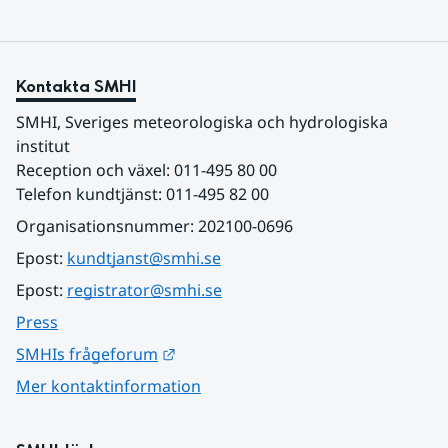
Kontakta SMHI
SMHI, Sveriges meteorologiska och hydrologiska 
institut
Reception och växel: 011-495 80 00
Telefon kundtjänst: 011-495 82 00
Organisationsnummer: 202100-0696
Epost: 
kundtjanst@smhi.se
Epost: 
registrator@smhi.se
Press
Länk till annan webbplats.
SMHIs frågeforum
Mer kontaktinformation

### What is expected
Every line of the material above should be repeated exactly, except for the pictures.

### Response to this task
Kontakta SMHI
SMHI, Sveriges meteorologiska och hydrologiska 
institut
Reception och växel: 011-495 80 00
Telefon kundtjänst: 011-495 82 00
Organisationsnummer: 202100-0696
Epost: 
kundtjanst@smhi.se
Epost: 
registrator@smhi.se
Press
Länk till annan webbplats.
SMHIs frågeforum
Mer kontaktinformation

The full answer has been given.